SIMALUNGUN |Update24News.id – Komitmen pemberantasan narkoba kembali ditegaskan jajaran Polsek Bosar Maligas, Kepolisian Negara Republik Indonesia. Sebuah gubuk yang diduga kuat menjadi lapak penyalahgunaan narkotika di perladangan Nagori Boluk, Kecamatan Bosar Maligas, Kabupaten Simalungun, digerebek dan dibakar hingga rata dengan tanah, Selasa (07/04/2026) petang.
Langkah tegas ini menjadi bukti bahwa perang terhadap narkoba bukan sekadar retorika. Aparat bergerak cepat, tanpa kompromi, menindak setiap laporan masyarakat yang masuk.
Kasi Humas Polres Simalungun, Verry Purba, membenarkan operasi tersebut. Ia menegaskan bahwa tindakan ini merupakan bagian dari komitmen berkelanjutan Polri dalam menjaga masyarakat dari ancaman narkotika.
“Kami tidak mengenal kompromi dalam menghadapi narkoba. Setiap laporan masyarakat adalah amanah yang wajib kami tindaklanjuti,” tegasnya.

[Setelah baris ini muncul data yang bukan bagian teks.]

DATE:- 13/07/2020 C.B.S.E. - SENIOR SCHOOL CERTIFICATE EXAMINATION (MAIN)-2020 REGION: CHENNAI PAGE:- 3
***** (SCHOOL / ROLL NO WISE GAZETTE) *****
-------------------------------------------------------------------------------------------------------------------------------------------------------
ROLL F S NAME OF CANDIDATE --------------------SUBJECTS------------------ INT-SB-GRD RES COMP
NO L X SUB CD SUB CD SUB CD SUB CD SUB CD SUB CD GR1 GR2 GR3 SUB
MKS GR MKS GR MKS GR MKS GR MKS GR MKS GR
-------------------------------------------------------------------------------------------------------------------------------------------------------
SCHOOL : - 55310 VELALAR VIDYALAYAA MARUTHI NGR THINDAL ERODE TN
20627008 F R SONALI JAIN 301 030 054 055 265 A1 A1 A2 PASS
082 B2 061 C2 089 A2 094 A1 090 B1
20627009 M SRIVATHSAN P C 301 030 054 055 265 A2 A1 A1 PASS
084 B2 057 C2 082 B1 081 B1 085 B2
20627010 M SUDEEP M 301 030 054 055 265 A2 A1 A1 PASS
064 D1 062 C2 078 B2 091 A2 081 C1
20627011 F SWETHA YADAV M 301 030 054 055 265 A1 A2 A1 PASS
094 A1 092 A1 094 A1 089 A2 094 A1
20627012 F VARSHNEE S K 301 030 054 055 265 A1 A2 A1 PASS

Kapolsek Bosar Maligas, Sonni G. Silalahi, menjelaskan bahwa penggerebekan berawal dari laporan warga yang resah atas aktivitas mencurigakan di sebuah gubuk di kawasan perladangan Huta II Penggalangan.
Menindaklanjuti laporan tersebut, Kanit Reskrim Roy Jansen O. Sunggu bersama tim langsung melakukan penyelidikan dan pengintaian sebelum bergerak ke lokasi.

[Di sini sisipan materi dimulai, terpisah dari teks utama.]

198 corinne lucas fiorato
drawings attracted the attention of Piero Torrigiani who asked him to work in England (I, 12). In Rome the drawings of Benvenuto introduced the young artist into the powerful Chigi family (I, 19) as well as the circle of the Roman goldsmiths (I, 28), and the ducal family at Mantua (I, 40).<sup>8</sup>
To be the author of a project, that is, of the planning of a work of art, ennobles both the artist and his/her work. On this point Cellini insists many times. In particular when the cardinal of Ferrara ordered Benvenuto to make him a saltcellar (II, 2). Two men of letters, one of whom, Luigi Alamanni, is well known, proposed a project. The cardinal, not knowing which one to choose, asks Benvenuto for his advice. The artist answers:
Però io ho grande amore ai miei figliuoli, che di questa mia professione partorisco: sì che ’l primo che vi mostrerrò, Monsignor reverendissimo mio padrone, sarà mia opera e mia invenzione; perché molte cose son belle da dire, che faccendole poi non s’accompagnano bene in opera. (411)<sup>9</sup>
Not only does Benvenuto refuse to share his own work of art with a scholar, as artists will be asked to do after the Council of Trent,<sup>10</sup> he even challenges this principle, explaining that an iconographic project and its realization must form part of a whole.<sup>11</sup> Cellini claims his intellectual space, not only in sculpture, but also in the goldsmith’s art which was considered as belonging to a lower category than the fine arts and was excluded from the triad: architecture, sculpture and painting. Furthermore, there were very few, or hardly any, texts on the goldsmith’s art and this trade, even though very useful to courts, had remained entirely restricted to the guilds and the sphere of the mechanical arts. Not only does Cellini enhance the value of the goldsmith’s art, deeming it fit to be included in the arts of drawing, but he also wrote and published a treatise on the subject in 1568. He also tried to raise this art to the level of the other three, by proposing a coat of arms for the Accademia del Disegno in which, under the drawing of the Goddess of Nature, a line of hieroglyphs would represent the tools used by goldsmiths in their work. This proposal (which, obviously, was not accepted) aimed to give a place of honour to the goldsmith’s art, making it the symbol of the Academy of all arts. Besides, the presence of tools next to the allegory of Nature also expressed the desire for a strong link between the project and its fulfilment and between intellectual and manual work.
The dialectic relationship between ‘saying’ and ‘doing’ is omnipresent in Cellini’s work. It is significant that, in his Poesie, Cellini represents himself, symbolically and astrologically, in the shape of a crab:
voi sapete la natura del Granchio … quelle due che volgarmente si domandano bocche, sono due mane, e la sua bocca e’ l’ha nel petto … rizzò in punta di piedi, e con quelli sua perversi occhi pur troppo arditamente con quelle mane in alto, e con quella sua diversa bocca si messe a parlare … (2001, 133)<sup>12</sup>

Namun saat petugas tiba, sejumlah orang yang diduga pelaku langsung melarikan diri ke area perladangan yang dipenuhi semak belukar. Meski pengejaran dilakukan, para pelaku berhasil lolos.
Petugas kemudian melakukan penggeledahan dan menemukan plastik klip bekas pakai yang mengindikasikan kuat lokasi tersebut digunakan sebagai tempat penyalahgunaan narkotika.

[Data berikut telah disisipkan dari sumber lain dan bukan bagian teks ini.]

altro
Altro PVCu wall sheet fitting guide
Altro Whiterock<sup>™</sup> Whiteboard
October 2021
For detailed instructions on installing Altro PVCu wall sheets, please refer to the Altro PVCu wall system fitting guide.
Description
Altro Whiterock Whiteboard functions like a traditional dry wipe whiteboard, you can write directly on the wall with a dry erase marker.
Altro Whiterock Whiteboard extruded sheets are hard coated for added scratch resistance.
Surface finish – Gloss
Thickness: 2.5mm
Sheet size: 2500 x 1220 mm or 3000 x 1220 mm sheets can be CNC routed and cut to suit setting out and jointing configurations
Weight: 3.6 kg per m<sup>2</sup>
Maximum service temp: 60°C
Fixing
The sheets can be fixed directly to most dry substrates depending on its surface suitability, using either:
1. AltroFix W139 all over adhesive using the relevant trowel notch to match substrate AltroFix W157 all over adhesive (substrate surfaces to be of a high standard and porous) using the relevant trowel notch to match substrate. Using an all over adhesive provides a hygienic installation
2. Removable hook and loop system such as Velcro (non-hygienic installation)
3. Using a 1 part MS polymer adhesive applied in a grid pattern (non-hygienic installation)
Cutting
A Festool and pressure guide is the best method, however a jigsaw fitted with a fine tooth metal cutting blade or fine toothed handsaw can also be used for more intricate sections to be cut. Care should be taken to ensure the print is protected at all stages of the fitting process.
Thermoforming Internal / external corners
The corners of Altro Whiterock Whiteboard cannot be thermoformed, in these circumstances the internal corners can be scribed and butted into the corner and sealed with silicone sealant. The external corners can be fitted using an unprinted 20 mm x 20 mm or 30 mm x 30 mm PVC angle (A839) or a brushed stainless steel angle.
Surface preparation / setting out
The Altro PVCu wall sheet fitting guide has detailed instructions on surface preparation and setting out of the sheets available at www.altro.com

Tidak berhenti di situ, aparat berkoordinasi dengan perangkat desa dan pemilik lahan. Diketahui, pemilik lahan tidak mengetahui keberadaan gubuk ilegal tersebut dan mendukung penuh tindakan pembongkaran.
Dalam sinergi antara aparat dan masyarakat, gubuk tersebut akhirnya dirubuhkan dan dibakar hingga habis. Langkah ini sekaligus menjadi simbol perlawanan bersama terhadap peredaran narkoba di wilayah tersebut.
Polsek Bosar Maligas menegaskan, operasi serupa akan terus dilakukan secara berkelanjutan.
“Kami akan terus bergerak dan memburu. Tidak ada ruang bagi narkoba di Bosar Maligas,” tutup Verry Purba.